Millennials Driving Ethnic-Food Trends

CL Jan/Feb: Cook Once, Eat 3x

As millennials look for more variety in their food choices, Dan Glendinning, National Sales and Marketing manager at Hormel Foods, says the company is tailoring its offerings to meet the demand.

“The Mexican and Latin-American influences have really grown,” he says. “We’ve seen some success with our carnitas and barbacoas within the industry.”

Canada represents one of the most diverse markets for ethnic cuisine in the world, he adds, noting Thai, Indian and other Asian cuisines have also taken centre stage in 2018.

With an influx of grocerants — combination spaces that serve a time-strapped population with ready-made meals — suppliers are finding a niche with millennials who may not have the time or skill to cook the meals they enjoy, or want to try.

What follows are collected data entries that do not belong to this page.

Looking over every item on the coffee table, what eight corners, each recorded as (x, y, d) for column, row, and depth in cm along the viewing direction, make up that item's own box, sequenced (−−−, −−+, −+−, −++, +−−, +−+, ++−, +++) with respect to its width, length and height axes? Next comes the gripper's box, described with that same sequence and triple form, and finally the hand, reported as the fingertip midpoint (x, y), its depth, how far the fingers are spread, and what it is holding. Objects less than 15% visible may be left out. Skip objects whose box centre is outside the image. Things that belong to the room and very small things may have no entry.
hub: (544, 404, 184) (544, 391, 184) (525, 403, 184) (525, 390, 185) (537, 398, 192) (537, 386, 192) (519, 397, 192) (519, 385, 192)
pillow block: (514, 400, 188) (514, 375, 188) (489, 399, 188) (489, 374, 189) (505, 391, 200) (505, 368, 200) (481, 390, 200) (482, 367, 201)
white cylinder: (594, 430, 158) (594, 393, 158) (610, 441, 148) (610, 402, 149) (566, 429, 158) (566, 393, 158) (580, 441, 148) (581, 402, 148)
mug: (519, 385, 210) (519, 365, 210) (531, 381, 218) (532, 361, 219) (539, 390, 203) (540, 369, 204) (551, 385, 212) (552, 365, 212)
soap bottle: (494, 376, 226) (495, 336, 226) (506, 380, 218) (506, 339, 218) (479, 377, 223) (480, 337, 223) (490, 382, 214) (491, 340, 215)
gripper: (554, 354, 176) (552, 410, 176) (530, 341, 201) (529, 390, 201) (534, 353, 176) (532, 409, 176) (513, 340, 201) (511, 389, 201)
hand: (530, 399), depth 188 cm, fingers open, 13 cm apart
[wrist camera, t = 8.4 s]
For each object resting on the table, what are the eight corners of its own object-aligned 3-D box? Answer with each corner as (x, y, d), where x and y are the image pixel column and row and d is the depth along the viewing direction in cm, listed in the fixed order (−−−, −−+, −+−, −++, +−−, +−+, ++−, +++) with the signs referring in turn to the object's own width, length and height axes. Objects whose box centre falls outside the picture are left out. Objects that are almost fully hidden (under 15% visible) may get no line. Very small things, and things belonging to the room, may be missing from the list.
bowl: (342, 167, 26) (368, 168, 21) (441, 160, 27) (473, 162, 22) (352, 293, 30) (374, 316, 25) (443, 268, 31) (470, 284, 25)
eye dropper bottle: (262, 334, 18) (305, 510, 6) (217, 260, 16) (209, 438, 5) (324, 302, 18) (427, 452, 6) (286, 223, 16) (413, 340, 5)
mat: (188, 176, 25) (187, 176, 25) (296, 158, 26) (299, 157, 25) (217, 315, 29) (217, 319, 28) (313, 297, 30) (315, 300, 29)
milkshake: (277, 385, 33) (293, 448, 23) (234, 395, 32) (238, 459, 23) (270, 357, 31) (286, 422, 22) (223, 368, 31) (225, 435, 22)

Glendinning says beef brisket and other smoked-meat products have increased in sales and popularity in 2018. The company is currently working on introducing Korean barbecue-beef products, chicken tikki and more in 2019.

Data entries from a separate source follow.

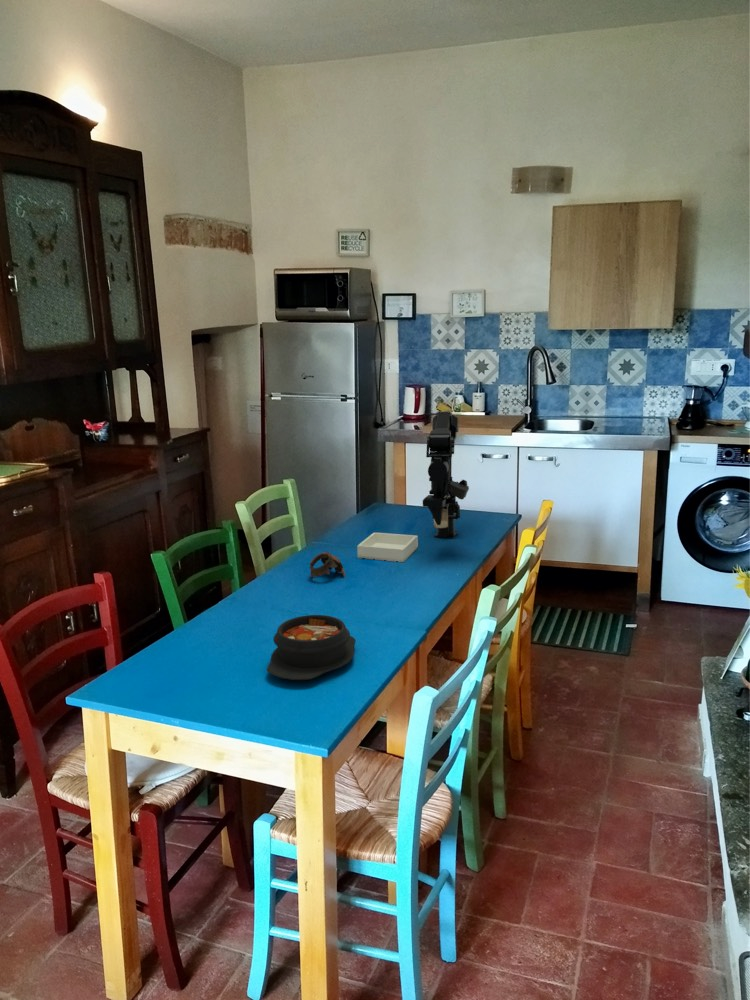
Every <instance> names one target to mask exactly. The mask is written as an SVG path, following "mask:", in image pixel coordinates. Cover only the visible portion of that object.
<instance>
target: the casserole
mask: <svg viewBox="0 0 750 1000" xmlns="http://www.w3.org/2000/svg"><path fill="white" fill-rule="evenodd" d="M272 638H273V641H272V642H273V643H274V645H275V646H276V648H275V649H274V650H273V652H272V653H271V655H270V661H269V664H268V666H267V667H266V672H267V673H268V674H269V675H272V676H274V677H276V678H279V679H284V680H289V681H290V680H291V681H310V680H312V679H315V678H318V677H320V676H321V675H323V674H326V673H328V672H332V671H334V670H336V669H339V668H341V667H343V666H345V665H347V664H348V663H350V662H351V661H352V659H353V658H354V656H355V645H356V639H355V637H353V636H351V632H350V630H349V629H348V628H347V627H346V624H345V623H344V621H343V620H341V619H339V618H337V617H335V616H332V615H331V616H330V615H324V614H309V615H308V614H307V615H306V614H305V615H301V616H297V617H292V618H290V619H287V620H285V621H283V622H282V623H281V624H280V625H278V627H277V630H276V633H275V634H274V636H273V637H272Z"/></svg>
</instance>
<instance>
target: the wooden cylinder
mask: <svg viewBox="0 0 750 1000" xmlns="http://www.w3.org/2000/svg"><path fill="white" fill-rule="evenodd" d="M433 527H434V528H436V529H437V528H446V527H448V510H447V509H443V512H442V519H441V524H440V525H437V524H436V522H435V520H434V519H433Z"/></svg>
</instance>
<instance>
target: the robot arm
mask: <svg viewBox="0 0 750 1000" xmlns="http://www.w3.org/2000/svg"><path fill="white" fill-rule="evenodd" d="M435 414H436V415H435V416H433V417H432V425H431V426H432V428H431V429H432V430H430V431H429V434H428V435H429V436H427V437H426V451H425V452H426V454H425V455H426V456H425V457H426V458H430V463H429V465H428V469H427V474H428V476H429V479H428V480H429V482H430V490H429V491H428V492H429V494H428V495H426V497H424V498H423V499H422V507H424V508H428V510H429V511H430V514H431V515H432V520H433V521H434V520H435V522H436V524H437V525H440V524H441V519H442V512H443V509H447V510H448V527H446V528H436V532H435V534H434V535H433V536H434V537H435V538H445V539H447V538H448V539H454V537H455V536H456V535H457V534H458V531H457V530H455V520H458V519H460V518H461V505H459V502H458V500H457V499H459V500H464V499H465V498H466V496H467V494H468V491H469V489H470V487H469V485H468V481H467V480H466V479H461V480H460V481H455V480H453V476H452V470H453V469H452V464H453V463H452V461H453V460H452V458H453V455H455V444H456V443H455V441H456V439H457V433H459V429H460V428H459V417H457V416H455V415H453V412H452V411H449V410H448V411H447V410H446V411H437V412H436V413H435Z"/></svg>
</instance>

“The biggest part is [for chefs] to not be afraid to try new things,” Glendinning says. “We see items like a butter-chicken pizza or a Thai-style pizza — they’re looking for food outside of the norm. It comes down to not being afraid to incorporate, say, a chicken tinga into a topping for poutine.”

He also says operators need to capitalize on consumers’ curiosity by introducing foods that get them away from the “same-old, same-old” at restaurants. He notes Hormel’s offerings are also targeting the busy millennial who simply doesn’t have the time to prepare restaurant-style food at home.

“Millennials aren’t as skilled when it comes to cooking, but they want the uniqueness. We’re trying to take a grasp of international flavours and bring it into products that are fully ready to go and are easy to make while still providing the quality.”